■ SOURCE RECORDS:

· · · · ·

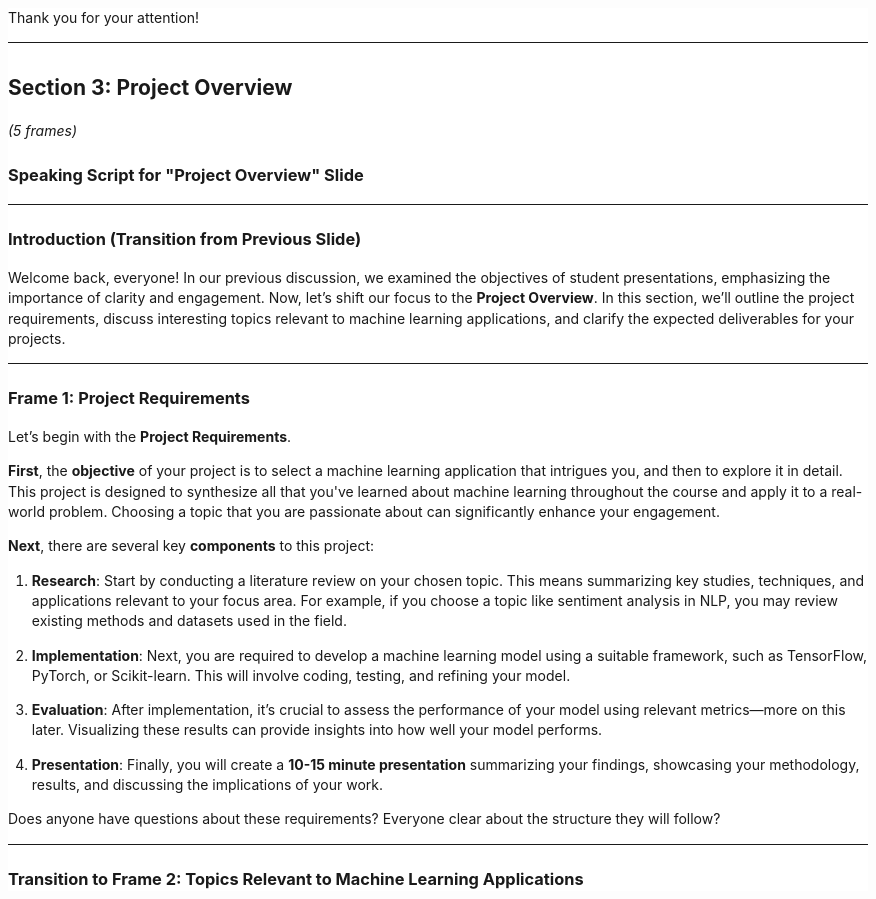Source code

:Thank you for your attention! 

---

## Section 3: Project Overview
*(5 frames)*

### Speaking Script for "Project Overview" Slide

---

### Introduction (Transition from Previous Slide)

Welcome back, everyone! In our previous discussion, we examined the objectives of student presentations, emphasizing the importance of clarity and engagement. Now, let’s shift our focus to the **Project Overview**. In this section, we’ll outline the project requirements, discuss interesting topics relevant to machine learning applications, and clarify the expected deliverables for your projects.

---

### Frame 1: Project Requirements

Let’s begin with the **Project Requirements**. 

**First**, the **objective** of your project is to select a machine learning application that intrigues you, and then to explore it in detail. This project is designed to synthesize all that you've learned about machine learning throughout the course and apply it to a real-world problem. Choosing a topic that you are passionate about can significantly enhance your engagement.

**Next**, there are several key **components** to this project:

1. **Research**: Start by conducting a literature review on your chosen topic. This means summarizing key studies, techniques, and applications relevant to your focus area. For example, if you choose a topic like sentiment analysis in NLP, you may review existing methods and datasets used in the field.

2. **Implementation**: Next, you are required to develop a machine learning model using a suitable framework, such as TensorFlow, PyTorch, or Scikit-learn. This will involve coding, testing, and refining your model.

3. **Evaluation**: After implementation, it’s crucial to assess the performance of your model using relevant metrics—more on this later. Visualizing these results can provide insights into how well your model performs.

4. **Presentation**: Finally, you will create a **10-15 minute presentation** summarizing your findings, showcasing your methodology, results, and discussing the implications of your work.

Does anyone have questions about these requirements? Everyone clear about the structure they will follow?

---

### Transition to Frame 2: Topics Relevant to Machine Learning Applications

· · · · ·

■ ASSIGNMENT: Copy the items above word for word, leaving out the pictures.

■ FINISHED EXERCISE:
Source code

:Thank you for your attention! 

---

## Section 3: Project Overview
*(5 frames)*

### Speaking Script for "Project Overview" Slide

---

### Introduction (Transition from Previous Slide)

Welcome back, everyone! In our previous discussion, we examined the objectives of student presentations, emphasizing the importance of clarity and engagement. Now, let’s shift our focus to the **Project Overview**. In this section, we’ll outline the project requirements, discuss interesting topics relevant to machine learning applications, and clarify the expected deliverables for your projects.

---

### Frame 1: Project Requirements

Let’s begin with the **Project Requirements**. 

**First**, the **objective** of your project is to select a machine learning application that intrigues you, and then to explore it in detail. This project is designed to synthesize all that you've learned about machine learning throughout the course and apply it to a real-world problem. Choosing a topic that you are passionate about can significantly enhance your engagement.

**Next**, there are several key **components** to this project:

1. **Research**: Start by conducting a literature review on your chosen topic. This means summarizing key studies, techniques, and applications relevant to your focus area. For example, if you choose a topic like sentiment analysis in NLP, you may review existing methods and datasets used in the field.

2. **Implementation**: Next, you are required to develop a machine learning model using a suitable framework, such as TensorFlow, PyTorch, or Scikit-learn. This will involve coding, testing, and refining your model.

3. **Evaluation**: After implementation, it’s crucial to assess the performance of your model using relevant metrics—more on this later. Visualizing these results can provide insights into how well your model performs.

4. **Presentation**: Finally, you will create a **10-15 minute presentation** summarizing your findings, showcasing your methodology, results, and discussing the implications of your work.

Does anyone have questions about these requirements? Everyone clear about the structure they will follow?

---

### Transition to Frame 2: Topics Relevant to Machine Learning Applications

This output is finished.